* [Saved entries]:

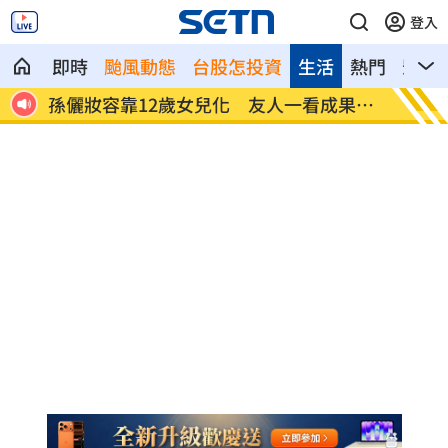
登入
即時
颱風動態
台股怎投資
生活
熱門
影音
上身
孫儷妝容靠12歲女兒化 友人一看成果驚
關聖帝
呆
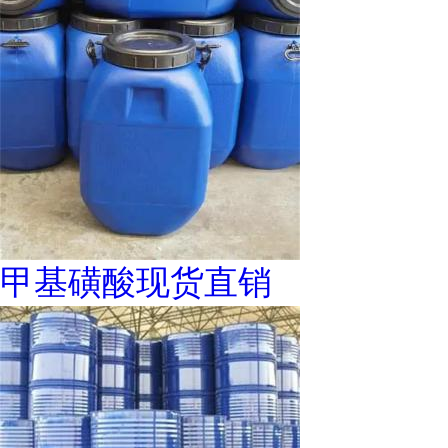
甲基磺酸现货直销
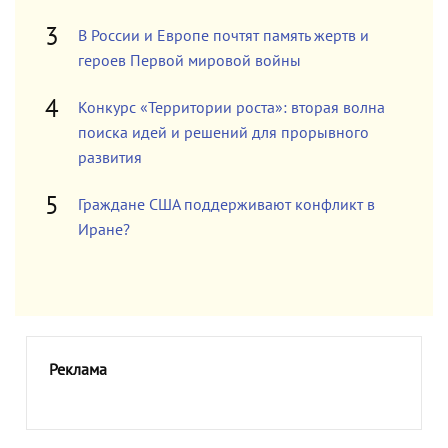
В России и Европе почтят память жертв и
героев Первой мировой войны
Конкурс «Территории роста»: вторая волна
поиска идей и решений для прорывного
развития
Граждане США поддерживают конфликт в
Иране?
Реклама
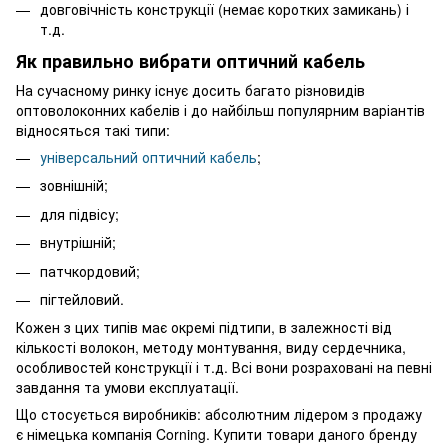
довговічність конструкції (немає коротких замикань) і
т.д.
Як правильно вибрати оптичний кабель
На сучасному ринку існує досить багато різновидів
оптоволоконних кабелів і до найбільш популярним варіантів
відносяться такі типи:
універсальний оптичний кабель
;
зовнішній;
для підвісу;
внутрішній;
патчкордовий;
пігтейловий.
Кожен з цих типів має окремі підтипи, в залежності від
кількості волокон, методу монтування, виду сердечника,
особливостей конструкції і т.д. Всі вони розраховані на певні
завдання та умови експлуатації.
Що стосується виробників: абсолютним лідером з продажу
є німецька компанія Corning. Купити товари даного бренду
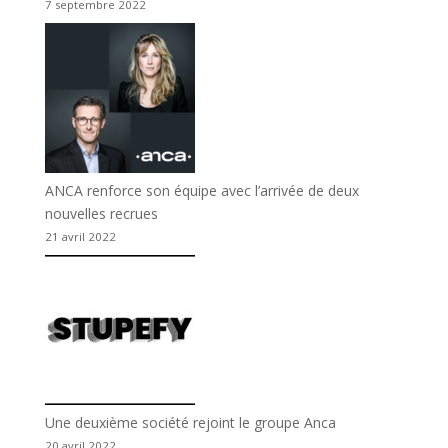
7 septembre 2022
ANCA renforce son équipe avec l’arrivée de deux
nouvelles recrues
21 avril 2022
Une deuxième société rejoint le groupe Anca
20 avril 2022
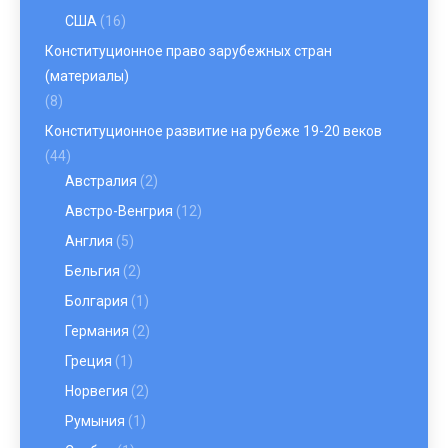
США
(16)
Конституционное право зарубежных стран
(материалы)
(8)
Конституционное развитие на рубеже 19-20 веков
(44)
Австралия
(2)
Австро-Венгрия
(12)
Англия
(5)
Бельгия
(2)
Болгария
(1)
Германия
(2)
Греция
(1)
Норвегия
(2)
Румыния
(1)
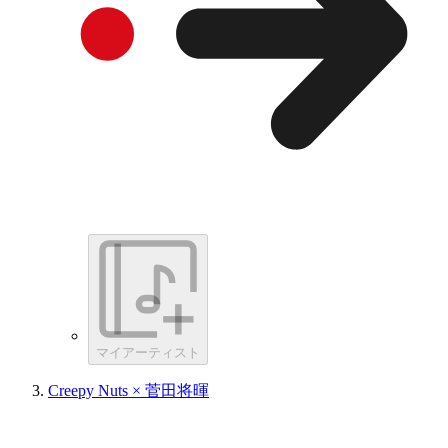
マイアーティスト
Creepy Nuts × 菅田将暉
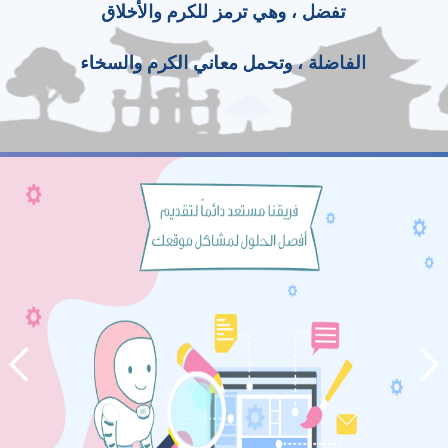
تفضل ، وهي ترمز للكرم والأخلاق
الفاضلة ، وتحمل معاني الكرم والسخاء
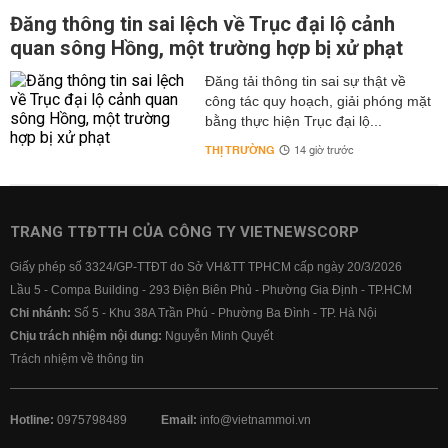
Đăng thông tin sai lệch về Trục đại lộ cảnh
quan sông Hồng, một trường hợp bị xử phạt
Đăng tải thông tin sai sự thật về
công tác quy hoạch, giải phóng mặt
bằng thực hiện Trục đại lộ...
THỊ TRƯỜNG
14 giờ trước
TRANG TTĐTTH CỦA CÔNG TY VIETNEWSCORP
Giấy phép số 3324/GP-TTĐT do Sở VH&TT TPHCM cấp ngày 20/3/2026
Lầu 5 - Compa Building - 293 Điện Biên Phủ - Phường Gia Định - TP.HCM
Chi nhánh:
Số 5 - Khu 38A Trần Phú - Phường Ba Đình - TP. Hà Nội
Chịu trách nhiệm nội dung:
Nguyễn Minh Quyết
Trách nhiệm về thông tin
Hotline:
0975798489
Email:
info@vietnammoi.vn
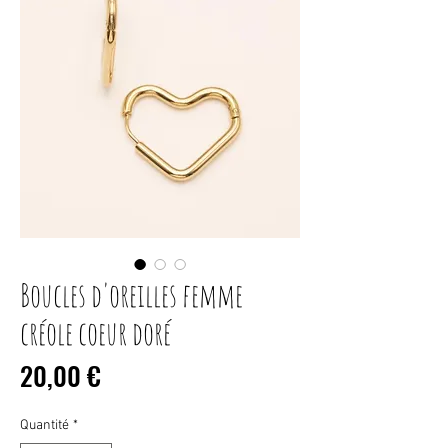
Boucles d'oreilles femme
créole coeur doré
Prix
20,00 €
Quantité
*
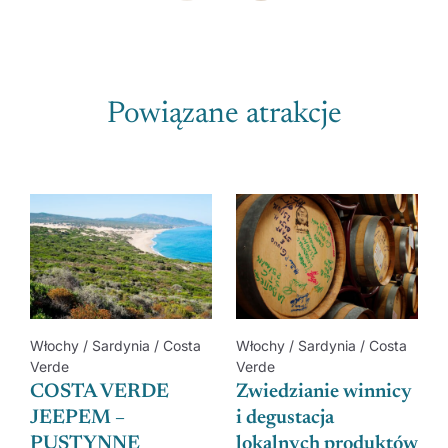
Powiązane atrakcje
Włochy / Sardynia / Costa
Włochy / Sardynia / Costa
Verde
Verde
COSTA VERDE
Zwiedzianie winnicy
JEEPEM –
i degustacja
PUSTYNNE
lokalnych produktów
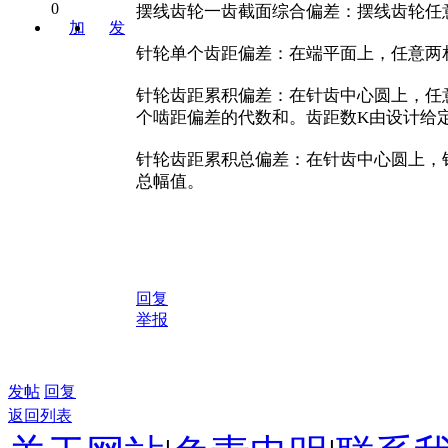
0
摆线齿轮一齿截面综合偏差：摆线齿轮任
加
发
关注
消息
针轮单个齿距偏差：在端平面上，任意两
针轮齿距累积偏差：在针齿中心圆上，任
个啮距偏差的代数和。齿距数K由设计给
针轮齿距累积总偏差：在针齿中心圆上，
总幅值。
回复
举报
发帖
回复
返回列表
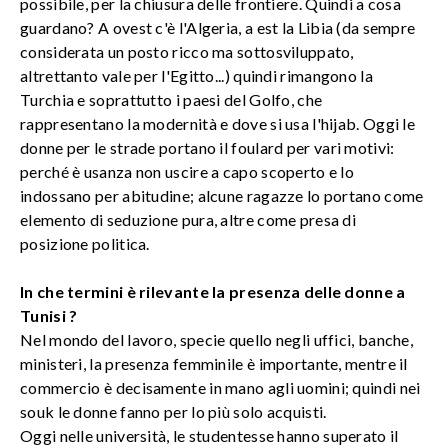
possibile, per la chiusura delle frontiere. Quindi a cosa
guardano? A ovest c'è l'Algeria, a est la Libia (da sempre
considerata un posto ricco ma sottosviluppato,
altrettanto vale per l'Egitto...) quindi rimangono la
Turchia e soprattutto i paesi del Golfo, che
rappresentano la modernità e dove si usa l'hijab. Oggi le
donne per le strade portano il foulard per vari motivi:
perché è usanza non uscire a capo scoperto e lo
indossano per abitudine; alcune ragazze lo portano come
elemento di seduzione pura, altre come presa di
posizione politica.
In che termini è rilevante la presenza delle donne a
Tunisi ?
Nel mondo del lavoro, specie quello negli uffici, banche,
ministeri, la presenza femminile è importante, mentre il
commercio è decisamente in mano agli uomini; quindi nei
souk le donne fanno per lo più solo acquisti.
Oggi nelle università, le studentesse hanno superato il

* * *

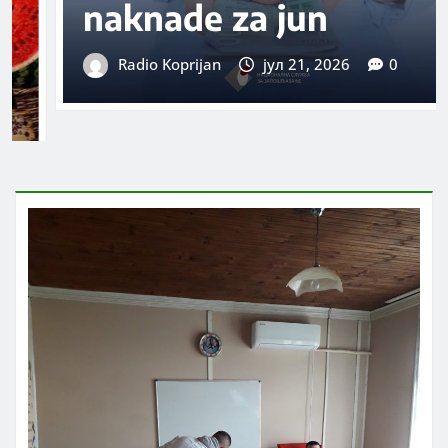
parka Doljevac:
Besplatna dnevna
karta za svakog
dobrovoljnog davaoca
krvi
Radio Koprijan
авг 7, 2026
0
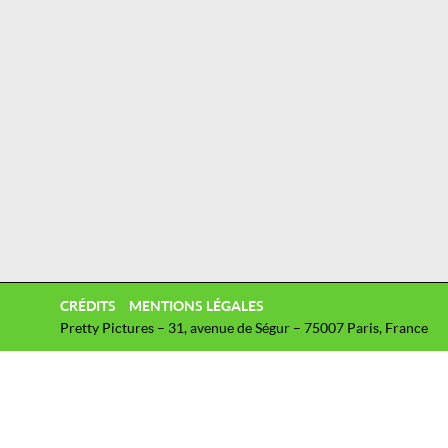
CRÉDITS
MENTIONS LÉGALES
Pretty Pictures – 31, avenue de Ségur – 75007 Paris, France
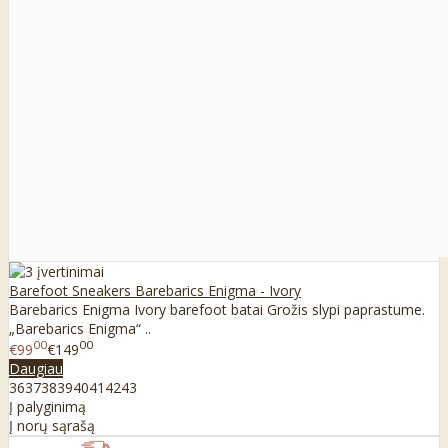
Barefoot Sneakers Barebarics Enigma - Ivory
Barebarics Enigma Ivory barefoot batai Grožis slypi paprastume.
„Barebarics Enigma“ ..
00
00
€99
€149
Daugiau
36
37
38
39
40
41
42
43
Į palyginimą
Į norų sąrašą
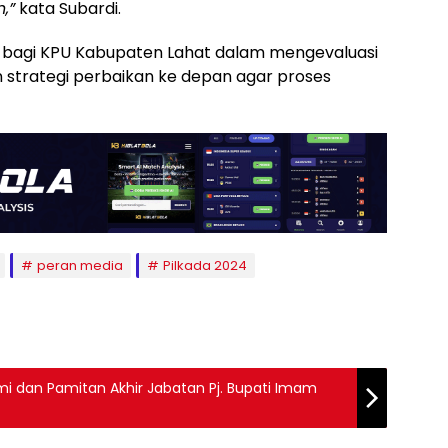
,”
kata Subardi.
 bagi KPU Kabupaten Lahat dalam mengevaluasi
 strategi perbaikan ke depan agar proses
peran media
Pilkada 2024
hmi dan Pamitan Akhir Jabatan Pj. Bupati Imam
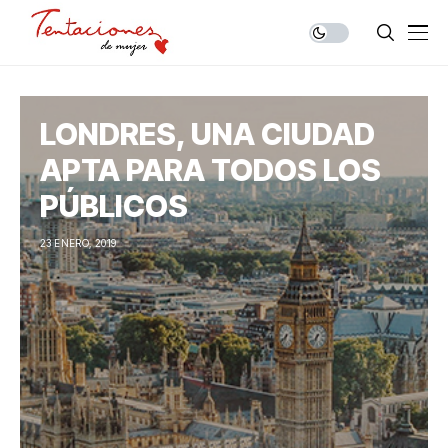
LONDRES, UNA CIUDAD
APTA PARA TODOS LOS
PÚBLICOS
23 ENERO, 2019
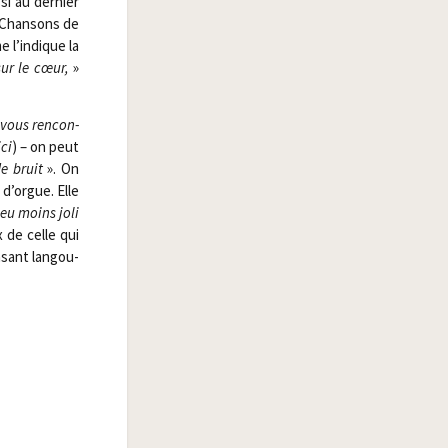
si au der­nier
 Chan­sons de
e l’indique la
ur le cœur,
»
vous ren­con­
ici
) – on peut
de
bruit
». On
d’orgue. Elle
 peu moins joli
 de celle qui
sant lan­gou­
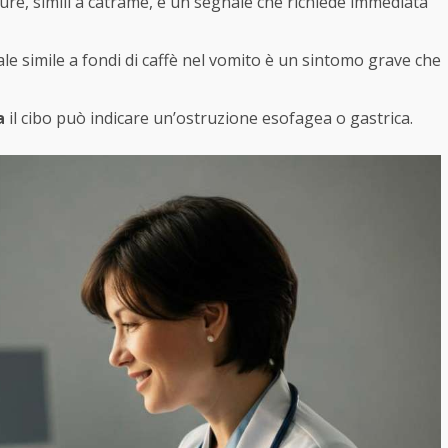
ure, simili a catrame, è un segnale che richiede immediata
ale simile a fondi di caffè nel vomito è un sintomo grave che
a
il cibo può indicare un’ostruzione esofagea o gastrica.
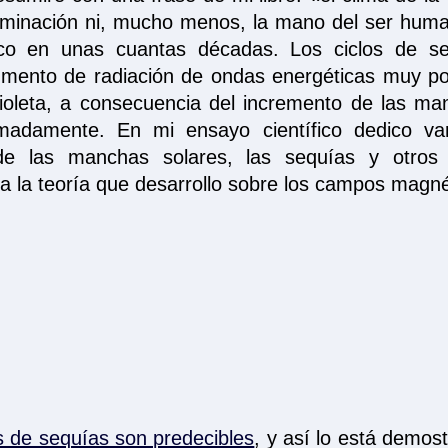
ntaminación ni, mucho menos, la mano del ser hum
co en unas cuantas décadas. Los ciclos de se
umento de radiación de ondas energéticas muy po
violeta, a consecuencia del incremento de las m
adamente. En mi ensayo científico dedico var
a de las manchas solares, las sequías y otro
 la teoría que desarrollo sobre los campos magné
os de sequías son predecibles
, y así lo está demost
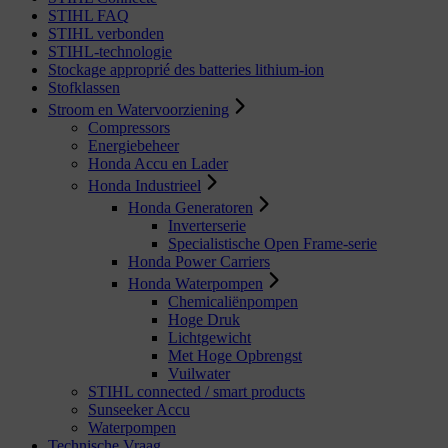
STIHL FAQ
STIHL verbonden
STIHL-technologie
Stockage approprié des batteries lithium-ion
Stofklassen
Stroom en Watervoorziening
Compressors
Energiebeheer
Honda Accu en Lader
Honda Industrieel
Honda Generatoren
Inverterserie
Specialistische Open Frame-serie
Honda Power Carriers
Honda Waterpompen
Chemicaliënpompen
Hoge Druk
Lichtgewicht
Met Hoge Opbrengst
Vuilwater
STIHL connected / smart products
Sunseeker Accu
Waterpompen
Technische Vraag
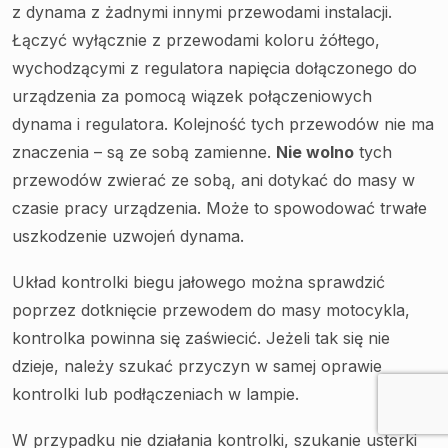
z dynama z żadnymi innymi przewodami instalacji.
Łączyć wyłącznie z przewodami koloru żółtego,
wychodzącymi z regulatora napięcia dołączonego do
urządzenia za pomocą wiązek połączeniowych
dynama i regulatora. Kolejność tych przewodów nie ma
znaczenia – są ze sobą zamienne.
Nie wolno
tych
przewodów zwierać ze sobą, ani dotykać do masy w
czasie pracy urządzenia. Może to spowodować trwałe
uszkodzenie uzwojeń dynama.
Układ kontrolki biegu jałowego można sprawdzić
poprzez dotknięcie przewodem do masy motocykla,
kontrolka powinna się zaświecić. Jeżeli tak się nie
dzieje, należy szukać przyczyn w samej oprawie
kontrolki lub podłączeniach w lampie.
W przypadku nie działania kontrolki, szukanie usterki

* [Goal of the exercise]:
Where a line in the records above contains the string "Enigma", copy that line.

* [Exercise response]:
Barefoot Sneakers Barebarics Enigma - Ivory
Barebarics Enigma Ivory barefoot batai Grožis slypi paprastume.
„Barebarics Enigma“ ..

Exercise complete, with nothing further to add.